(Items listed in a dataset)
* * * * *

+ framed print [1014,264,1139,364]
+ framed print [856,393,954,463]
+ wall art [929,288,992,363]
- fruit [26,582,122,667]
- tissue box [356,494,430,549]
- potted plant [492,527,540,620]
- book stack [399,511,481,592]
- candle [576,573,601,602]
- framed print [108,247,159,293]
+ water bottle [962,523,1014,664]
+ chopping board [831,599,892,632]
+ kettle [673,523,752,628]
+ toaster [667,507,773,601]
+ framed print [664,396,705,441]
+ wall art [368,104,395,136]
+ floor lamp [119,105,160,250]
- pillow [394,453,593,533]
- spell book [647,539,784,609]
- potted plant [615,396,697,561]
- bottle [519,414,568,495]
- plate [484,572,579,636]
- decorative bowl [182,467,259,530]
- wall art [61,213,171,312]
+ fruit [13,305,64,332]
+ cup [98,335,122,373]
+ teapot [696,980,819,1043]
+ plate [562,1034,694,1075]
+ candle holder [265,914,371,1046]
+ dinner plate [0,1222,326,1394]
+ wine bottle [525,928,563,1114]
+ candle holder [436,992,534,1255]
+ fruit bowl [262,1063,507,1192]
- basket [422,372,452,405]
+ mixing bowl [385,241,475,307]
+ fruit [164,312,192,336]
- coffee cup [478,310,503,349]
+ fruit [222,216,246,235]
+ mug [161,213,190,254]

* * * * *

Write each line of the data down again exactly as it reads.

+ framed print [1014,264,1139,364]
+ framed print [856,393,954,463]
+ wall art [929,288,992,363]
- fruit [26,582,122,667]
- tissue box [356,494,430,549]
- potted plant [492,527,540,620]
- book stack [399,511,481,592]
- candle [576,573,601,602]
- framed print [108,247,159,293]
+ water bottle [962,523,1014,664]
+ chopping board [831,599,892,632]
+ kettle [673,523,752,628]
+ toaster [667,507,773,601]
+ framed print [664,396,705,441]
+ wall art [368,104,395,136]
+ floor lamp [119,105,160,250]
- pillow [394,453,593,533]
- spell book [647,539,784,609]
- potted plant [615,396,697,561]
- bottle [519,414,568,495]
- plate [484,572,579,636]
- decorative bowl [182,467,259,530]
- wall art [61,213,171,312]
+ fruit [13,305,64,332]
+ cup [98,335,122,373]
+ teapot [696,980,819,1043]
+ plate [562,1034,694,1075]
+ candle holder [265,914,371,1046]
+ dinner plate [0,1222,326,1394]
+ wine bottle [525,928,563,1114]
+ candle holder [436,992,534,1255]
+ fruit bowl [262,1063,507,1192]
- basket [422,372,452,405]
+ mixing bowl [385,241,475,307]
+ fruit [164,312,192,336]
- coffee cup [478,310,503,349]
+ fruit [222,216,246,235]
+ mug [161,213,190,254]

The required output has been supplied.